### YOUR OBJECTIVE
Reproduce the entries from their first line up to and including the line with "from other features?". Leave out everything after it.

### TASK INPUTS
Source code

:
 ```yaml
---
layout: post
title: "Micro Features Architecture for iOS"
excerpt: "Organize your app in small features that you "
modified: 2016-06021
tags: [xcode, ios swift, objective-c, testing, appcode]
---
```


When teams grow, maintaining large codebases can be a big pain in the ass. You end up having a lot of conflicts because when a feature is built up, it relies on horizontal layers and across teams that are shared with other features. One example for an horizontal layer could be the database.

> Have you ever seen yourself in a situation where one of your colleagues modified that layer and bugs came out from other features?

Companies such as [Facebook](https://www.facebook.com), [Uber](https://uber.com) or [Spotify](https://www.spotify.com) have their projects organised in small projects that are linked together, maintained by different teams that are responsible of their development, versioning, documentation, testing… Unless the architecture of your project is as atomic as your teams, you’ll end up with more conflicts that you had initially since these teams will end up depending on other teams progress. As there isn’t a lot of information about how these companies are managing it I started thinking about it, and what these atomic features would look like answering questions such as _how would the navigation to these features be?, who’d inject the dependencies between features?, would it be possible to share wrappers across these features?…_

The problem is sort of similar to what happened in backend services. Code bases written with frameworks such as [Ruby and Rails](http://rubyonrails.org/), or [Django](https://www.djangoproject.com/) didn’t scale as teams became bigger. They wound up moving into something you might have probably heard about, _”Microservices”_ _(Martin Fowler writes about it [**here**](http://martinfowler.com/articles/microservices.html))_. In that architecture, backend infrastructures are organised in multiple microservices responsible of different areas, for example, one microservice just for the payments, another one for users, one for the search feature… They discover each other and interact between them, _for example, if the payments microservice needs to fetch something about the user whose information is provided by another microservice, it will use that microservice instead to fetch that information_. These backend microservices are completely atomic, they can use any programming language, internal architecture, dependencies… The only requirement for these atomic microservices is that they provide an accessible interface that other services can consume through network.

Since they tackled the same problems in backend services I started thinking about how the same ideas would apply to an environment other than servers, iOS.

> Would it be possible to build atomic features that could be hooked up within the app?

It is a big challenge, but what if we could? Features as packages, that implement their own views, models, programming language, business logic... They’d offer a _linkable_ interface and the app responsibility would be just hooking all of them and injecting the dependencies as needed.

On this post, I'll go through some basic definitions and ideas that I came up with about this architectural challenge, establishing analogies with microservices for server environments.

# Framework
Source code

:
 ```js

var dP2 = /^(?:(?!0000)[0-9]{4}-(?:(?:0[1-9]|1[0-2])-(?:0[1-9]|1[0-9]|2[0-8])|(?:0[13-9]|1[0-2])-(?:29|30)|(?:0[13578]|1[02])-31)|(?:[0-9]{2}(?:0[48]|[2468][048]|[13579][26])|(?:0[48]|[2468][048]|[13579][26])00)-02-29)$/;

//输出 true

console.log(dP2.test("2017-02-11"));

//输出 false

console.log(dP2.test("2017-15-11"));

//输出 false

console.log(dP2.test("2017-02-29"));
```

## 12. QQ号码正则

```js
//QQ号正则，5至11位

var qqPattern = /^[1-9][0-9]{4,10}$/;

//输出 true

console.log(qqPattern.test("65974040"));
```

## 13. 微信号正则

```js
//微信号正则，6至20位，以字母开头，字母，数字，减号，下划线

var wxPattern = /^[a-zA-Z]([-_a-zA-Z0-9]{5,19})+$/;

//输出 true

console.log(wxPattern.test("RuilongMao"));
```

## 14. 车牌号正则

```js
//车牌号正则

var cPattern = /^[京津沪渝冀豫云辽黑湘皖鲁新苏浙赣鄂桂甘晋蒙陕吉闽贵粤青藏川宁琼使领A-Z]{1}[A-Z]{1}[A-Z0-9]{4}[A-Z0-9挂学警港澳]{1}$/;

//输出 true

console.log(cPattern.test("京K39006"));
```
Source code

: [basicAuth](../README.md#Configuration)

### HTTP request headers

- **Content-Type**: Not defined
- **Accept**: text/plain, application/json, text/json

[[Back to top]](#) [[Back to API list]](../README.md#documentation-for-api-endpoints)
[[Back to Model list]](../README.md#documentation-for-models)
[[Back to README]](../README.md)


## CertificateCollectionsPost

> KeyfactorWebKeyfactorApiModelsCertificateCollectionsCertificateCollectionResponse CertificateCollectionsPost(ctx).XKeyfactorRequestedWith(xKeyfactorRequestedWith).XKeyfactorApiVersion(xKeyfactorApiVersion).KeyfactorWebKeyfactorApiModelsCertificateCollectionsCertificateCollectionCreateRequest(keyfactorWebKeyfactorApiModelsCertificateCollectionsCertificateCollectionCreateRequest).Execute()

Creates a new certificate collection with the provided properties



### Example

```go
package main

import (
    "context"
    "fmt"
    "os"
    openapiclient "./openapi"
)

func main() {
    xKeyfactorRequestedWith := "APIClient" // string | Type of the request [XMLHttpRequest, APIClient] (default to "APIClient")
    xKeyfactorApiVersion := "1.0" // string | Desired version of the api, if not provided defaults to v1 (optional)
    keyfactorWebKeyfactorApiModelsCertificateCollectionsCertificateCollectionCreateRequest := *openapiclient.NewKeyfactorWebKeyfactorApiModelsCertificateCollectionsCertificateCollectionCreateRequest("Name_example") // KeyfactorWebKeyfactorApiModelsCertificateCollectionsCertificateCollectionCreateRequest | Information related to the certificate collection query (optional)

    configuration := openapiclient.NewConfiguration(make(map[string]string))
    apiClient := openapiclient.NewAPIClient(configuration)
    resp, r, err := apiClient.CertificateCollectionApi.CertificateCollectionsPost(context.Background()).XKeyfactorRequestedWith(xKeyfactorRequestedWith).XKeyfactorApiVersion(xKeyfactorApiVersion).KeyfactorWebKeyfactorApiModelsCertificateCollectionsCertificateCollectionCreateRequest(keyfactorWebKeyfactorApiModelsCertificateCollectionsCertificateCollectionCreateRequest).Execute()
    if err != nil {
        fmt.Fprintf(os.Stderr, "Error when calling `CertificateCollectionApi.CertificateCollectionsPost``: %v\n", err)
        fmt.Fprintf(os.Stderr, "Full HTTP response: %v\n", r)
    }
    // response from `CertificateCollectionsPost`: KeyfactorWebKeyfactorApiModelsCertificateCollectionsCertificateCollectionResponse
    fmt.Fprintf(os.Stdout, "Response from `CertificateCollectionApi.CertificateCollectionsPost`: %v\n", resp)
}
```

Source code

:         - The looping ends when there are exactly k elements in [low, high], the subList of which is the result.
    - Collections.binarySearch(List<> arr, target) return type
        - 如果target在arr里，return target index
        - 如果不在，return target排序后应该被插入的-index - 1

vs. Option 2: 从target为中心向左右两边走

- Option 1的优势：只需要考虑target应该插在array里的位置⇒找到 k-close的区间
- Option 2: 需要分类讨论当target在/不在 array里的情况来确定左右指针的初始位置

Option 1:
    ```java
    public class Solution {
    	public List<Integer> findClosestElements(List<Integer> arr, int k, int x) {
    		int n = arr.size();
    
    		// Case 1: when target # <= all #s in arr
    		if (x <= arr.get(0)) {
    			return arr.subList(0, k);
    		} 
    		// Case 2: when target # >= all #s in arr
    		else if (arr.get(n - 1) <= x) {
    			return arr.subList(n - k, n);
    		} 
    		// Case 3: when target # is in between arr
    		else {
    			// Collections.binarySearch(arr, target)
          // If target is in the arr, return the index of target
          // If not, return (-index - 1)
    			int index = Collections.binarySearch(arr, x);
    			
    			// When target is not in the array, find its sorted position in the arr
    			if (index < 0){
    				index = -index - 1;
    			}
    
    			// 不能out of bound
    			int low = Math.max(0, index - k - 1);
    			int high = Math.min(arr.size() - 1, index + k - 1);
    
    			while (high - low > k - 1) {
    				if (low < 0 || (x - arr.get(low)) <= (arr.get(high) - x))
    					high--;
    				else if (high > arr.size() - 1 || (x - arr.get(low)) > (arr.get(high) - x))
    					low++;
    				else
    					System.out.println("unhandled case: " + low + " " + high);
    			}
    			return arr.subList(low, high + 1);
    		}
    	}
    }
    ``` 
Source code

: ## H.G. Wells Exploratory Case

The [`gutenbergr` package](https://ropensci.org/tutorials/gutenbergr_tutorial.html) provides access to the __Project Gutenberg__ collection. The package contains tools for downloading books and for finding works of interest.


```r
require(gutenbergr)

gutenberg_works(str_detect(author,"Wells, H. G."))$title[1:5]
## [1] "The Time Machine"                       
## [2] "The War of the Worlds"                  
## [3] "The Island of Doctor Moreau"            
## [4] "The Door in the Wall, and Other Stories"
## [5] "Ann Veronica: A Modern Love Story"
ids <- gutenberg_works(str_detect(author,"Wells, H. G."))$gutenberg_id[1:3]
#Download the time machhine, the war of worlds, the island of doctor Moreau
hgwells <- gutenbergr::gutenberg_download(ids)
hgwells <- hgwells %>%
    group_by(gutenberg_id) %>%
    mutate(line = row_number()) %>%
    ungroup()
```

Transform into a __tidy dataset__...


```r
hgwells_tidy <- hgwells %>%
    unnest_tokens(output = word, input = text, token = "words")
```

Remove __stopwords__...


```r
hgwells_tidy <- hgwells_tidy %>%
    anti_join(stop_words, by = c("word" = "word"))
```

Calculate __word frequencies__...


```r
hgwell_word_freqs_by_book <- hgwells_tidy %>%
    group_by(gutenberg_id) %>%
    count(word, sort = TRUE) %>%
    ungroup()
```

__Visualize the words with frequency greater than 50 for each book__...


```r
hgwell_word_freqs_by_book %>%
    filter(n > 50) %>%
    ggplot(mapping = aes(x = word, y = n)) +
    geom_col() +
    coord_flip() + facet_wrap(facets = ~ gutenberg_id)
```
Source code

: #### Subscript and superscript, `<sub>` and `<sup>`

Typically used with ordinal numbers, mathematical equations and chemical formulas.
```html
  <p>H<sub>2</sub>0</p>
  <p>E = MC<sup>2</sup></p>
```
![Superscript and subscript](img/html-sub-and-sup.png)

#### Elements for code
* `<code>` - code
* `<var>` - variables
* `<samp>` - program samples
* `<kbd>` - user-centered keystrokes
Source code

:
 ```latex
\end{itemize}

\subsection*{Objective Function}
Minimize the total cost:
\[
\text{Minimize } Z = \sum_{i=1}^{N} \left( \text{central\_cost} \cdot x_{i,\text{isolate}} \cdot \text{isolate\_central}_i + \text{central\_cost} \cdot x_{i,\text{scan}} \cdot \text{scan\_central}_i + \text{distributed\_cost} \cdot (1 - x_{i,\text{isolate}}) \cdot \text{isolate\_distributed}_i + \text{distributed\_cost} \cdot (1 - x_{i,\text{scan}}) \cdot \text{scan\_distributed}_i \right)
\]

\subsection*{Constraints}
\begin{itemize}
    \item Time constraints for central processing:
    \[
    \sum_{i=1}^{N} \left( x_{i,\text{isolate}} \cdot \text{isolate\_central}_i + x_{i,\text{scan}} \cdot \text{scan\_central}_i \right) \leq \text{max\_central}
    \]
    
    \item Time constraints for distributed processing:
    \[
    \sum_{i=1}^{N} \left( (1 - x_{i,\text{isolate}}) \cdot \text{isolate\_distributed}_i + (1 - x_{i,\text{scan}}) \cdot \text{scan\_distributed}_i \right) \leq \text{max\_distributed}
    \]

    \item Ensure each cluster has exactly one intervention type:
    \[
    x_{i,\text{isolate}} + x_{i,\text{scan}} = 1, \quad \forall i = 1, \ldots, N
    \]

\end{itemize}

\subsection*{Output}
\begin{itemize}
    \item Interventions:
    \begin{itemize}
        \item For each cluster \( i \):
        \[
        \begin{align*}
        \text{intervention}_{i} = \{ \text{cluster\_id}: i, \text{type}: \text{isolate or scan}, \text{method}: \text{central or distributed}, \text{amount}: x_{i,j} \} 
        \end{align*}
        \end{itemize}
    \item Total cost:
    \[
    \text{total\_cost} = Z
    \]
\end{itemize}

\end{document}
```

### WRITTEN SOLUTION
Source code

:
 ```yaml
---
layout: post
title: "Micro Features Architecture for iOS"
excerpt: "Organize your app in small features that you "
modified: 2016-06021
tags: [xcode, ios swift, objective-c, testing, appcode]
---
```


When teams grow, maintaining large codebases can be a big pain in the ass. You end up having a lot of conflicts because when a feature is built up, it relies on horizontal layers and across teams that are shared with other features. One example for an horizontal layer could be the database.

> Have you ever seen yourself in a situation where one of your colleagues modified that layer and bugs came out from other features?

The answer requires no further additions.